23.12 Tools Reference
| Tool | Purpose | Key flags |
|---|---|---|
readelf |
Read ELF metadata | -h header, -S sections, -s symbols, -r relocations, -l segments, -d dynamic |
objdump |
Disassemble + dump | -d disassemble, -D all sections, -s hex dump, -t symbol table |
nm |
List symbols | -C demangle C++, -u undefined only, -D dynamic symbols |
size |
Section sizes | (no flags needed) |
ldd |
List shared libs | (no flags needed) |
file |
Identify file type | Identifies ELF type, architecture |
strings |
Extract strings | -n 8 minimum 8 chars |
strip |
Remove symbols | --strip-debug removes debug only |
objcopy |
Copy/convert | --only-section=.text extract one section |
ld |
Direct linker | -T script.ld custom script, -Map output.map generate map |
ar |
Archive manager | rcs create, t list, x extract |
Check Your Understanding
- Why does
.bsshave no bytes in the object file? - What is the difference between a section and a segment?
- What does a relocation entry contain, and when is it processed?
- Why does compiling a shared library require
-fPIC? - What is the role of the PT_INTERP segment?
- How does the linker handle a WEAK symbol vs. a GLOBAL symbol of the same name?

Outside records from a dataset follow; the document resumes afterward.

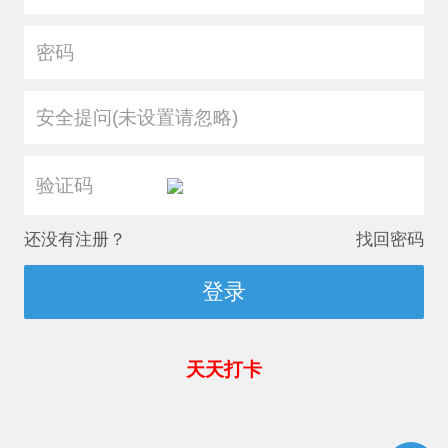
安全提问(未设置请忽略)
还没有注册？
找回密码
登录
天天打卡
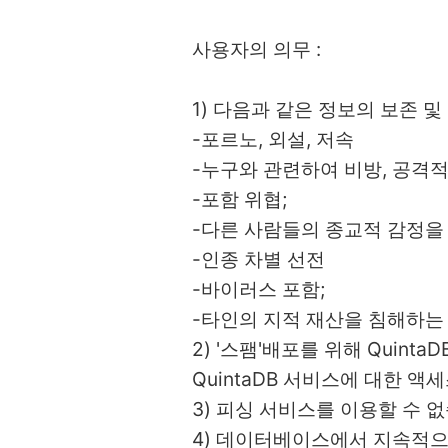
사용자의 의무 :
1) 다음과 같은 정보의 보존 및
-포르노, 외설, 저속
-누구와 관련하여 비방, 공격적
-포함 위협;
-다른 사람들의 종교적 감정을
-인종 차별 선전
-바이러스 포함;
-타인의 지적 재산을 침해하는
2) '스팸'배포를 위해 Qui
QuintaDB 서비스에 대한 액
3) 피싱 서비스를 이용할 수 
4) 데이터베이스에서 지속적으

- What is ASLR and why does it require PIE executables to work on the main binary?
Summary
The journey from object file to running process passes through: ELF sections (content organized by type and permissions), the symbol table (names and addresses), relocation entries (linker instructions for patching addresses), the linker (resolving symbols, applying relocations, combining sections into segments), the static/shared library choice, position-independent code (RIP-relative addressing for .so), and the loader (kernel mapping + dynamic linker bootstrapping). Understanding this pipeline makes debugging link errors, reading binary tools' output, and writing embedded system linker scripts second nature.